In a landmark judgment, the Chandaria family, shareholders and directors of Guardian Bank, have lost a long-standing legal battle to Shivali Investments Limited and associated companies owned by Mr. Rajendra (Raju) Sanghani.

The Court of Appeal awarded a settlement of Ksh 2.5 billion in favour of Shivali Holdings and others, concluding a dispute that has stretched over two decades.
The conflict dates back to a 1999 agreement for the sale of 200,000 shares in Guilders International Bank Limited.
The sellers were Shivali Investments Limited and related companies, while the buyers were Guardian Bank Limited and a group of obligors, Amit Chandaria, Hetul Chandaria, Bhavnish Chandaria, Nisha Dinesh Chandaria, Mahesh Maganlal Chandaria, and their firms Conifers Trading Limited, Chandaria Holdings Limited, Dima Limited, Goldera Limited, and Kevis Investments Limited.
The sellers transferred their shares but claimed they never received the agreed KSh 196 million purchase price.
The buyers argued that the bank’s assets had been overvalued.
The Court of Appeal’s judgment, delivered on October 3, 2025, by Judges D.K. Musinga, F. Tuiyott, and G.V. Odunga, partially set aside the High Court’s 2023 decision.
The appellate bench made several key determinations.
First, it ruled that the final Sale Agreement of December 30, 1999, was the binding contract, not an earlier Memorandum of Understanding.
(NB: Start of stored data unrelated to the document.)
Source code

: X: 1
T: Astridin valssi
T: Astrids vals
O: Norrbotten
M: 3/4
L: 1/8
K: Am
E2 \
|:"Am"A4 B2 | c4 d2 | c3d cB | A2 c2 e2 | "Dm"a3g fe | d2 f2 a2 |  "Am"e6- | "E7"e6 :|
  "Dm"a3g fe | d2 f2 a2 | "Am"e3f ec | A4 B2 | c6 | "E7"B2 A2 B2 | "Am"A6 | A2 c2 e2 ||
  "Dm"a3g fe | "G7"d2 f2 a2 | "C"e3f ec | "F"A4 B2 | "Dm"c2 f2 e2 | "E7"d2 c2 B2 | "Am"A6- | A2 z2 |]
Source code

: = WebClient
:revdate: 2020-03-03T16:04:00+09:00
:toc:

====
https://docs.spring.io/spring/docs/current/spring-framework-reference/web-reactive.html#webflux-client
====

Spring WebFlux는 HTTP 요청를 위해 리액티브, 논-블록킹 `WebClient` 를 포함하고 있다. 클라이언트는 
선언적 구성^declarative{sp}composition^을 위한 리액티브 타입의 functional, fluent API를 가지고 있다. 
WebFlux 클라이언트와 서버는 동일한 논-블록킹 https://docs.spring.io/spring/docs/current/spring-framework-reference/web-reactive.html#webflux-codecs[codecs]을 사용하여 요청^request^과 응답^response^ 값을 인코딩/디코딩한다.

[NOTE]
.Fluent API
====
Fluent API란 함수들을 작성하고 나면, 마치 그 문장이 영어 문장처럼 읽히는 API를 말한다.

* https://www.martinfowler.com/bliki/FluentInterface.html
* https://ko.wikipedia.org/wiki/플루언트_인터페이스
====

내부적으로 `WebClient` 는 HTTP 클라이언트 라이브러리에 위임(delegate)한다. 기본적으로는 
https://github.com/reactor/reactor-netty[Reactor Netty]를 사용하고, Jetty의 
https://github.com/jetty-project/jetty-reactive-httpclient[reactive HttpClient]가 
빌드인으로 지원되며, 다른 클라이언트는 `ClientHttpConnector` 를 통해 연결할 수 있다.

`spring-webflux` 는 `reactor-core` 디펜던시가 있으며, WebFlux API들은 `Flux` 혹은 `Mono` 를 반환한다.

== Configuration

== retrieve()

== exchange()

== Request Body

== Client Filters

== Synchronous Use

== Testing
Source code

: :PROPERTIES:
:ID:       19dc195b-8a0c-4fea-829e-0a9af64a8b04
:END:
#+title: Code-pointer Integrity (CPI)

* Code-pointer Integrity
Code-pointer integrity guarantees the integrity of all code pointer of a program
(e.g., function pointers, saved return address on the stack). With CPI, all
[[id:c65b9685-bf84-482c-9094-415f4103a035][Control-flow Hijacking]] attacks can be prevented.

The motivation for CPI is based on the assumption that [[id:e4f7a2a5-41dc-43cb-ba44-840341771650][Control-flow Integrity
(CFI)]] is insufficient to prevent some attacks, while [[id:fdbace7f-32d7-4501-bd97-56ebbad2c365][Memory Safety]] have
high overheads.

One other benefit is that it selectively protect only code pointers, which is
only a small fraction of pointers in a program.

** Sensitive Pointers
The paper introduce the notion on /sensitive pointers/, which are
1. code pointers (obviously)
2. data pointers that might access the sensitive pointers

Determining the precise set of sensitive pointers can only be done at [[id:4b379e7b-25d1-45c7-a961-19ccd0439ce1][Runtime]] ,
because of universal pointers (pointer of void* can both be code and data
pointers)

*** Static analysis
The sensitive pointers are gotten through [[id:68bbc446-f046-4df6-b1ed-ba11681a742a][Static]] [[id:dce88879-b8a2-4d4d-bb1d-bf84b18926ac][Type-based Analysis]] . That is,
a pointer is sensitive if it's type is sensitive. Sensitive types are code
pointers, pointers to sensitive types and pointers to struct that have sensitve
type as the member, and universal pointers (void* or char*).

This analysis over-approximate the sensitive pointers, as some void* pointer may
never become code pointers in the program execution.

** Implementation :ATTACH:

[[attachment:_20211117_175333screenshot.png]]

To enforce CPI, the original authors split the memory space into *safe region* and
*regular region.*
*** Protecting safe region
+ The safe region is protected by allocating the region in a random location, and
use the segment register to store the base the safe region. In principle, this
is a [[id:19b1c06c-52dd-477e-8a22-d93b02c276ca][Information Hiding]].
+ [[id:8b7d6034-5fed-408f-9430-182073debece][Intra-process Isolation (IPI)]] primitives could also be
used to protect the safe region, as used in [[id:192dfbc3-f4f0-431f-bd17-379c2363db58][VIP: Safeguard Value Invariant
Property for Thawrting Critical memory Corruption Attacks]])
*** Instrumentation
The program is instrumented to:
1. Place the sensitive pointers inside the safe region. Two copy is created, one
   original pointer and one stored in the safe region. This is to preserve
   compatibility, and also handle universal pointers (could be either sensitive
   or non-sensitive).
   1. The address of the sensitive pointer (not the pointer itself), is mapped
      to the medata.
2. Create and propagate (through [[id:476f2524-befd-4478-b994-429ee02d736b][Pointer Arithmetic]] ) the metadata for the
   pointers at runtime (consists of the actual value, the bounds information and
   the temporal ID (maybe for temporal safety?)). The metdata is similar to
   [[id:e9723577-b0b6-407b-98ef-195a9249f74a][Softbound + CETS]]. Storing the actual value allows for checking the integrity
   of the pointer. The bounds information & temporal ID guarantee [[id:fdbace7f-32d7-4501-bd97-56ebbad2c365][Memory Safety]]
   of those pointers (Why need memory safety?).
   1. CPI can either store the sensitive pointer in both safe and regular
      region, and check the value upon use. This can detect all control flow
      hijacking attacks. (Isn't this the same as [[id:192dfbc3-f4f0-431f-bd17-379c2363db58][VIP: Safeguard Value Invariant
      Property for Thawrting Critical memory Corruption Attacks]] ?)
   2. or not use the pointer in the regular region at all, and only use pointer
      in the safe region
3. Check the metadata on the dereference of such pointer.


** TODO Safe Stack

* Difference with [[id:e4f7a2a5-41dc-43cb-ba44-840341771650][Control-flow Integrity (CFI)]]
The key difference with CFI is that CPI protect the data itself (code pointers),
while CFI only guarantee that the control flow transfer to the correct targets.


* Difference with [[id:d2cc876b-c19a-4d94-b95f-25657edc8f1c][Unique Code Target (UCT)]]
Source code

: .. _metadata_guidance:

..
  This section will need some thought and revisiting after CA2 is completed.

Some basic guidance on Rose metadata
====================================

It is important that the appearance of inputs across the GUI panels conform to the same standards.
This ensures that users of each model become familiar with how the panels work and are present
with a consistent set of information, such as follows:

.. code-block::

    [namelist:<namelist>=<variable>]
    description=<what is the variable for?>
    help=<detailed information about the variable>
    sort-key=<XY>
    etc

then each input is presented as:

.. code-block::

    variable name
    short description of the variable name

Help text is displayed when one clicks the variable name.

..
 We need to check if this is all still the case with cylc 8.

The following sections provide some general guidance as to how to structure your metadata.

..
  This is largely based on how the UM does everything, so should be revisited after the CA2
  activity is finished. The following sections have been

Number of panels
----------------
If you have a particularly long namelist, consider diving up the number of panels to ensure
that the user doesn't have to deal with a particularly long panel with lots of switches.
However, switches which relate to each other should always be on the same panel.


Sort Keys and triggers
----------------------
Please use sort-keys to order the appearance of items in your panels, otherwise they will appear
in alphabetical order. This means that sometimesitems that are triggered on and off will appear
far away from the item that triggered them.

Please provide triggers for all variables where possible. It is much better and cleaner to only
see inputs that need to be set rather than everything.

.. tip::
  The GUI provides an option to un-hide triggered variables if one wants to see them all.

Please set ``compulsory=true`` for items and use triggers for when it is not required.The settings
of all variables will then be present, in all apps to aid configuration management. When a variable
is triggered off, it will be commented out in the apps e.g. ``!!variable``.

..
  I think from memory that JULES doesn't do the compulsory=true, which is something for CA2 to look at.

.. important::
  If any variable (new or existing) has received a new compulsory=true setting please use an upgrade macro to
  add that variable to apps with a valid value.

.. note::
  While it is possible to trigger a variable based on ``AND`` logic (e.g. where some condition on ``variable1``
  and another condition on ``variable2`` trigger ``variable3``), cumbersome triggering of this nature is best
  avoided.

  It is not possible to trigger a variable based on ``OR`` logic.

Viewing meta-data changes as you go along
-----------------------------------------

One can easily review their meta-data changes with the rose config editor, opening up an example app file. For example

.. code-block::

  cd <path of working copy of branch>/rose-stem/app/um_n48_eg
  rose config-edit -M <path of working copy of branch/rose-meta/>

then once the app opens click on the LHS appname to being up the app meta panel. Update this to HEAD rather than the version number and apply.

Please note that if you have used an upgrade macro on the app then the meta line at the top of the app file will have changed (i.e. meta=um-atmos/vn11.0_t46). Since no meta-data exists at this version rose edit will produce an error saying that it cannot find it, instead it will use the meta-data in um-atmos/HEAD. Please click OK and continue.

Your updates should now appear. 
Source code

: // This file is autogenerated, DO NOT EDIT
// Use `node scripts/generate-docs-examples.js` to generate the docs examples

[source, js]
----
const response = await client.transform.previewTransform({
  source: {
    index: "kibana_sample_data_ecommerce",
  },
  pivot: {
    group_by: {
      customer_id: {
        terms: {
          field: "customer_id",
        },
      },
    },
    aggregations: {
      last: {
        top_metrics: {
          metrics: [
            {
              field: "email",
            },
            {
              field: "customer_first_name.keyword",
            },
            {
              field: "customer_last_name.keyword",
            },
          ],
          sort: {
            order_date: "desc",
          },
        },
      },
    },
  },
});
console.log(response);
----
This finding led the court to cancel the High Court’s award of 12% annual interest, ordering instead that interest be calculated at standard court rates from the date the suit was filed.
Second, the court determined that the buyers failed to meet a crucial deadline.
The Sale Agreement required Guardian Bank and the Chandaria obligors to exhaust all efforts to recover the bank’s loans by December 31, 2001, and to formally notify the sellers of any irrecoverable amounts.
The court found that they had not provided evidence of meeting this obligation. A 2014 report relied on by the buyers was deemed irrelevant for determining the loan status as of the 2001 deadline.
As a result, the court dismissed the buyers’ counterclaim for KSh 827 million.
The appellate judges did recognize one element in the buyers’ case.
They acknowledged that the sellers, through Mr. Raju Sanghani’s participation in a Debt Recovery Committee meeting in June 2000, were aware of Ksh 6,072,346 in previously undisclosed liabilities.
This amount was deducted from the final award.
The ruling places distinct obligations on the two groups of appellants.
The Chandaria-family obligors, Amit, Hetul, Bhavnish, Nisha, and Mahesh Chandaria and their companies, are jointly liable to pay the sellers the principal sum of Ksh 196 million plus court-rate interest.
Guardian Bank Limited was ordered to release and return securities provided by the sellers, excluding four properties whose sales had been approved by the sellers’ directors.
On legal costs, the Chandaria-family obligors must cover three-quarters of the sellers’ expenses, with Guardian Bank liable for the remaining quarter.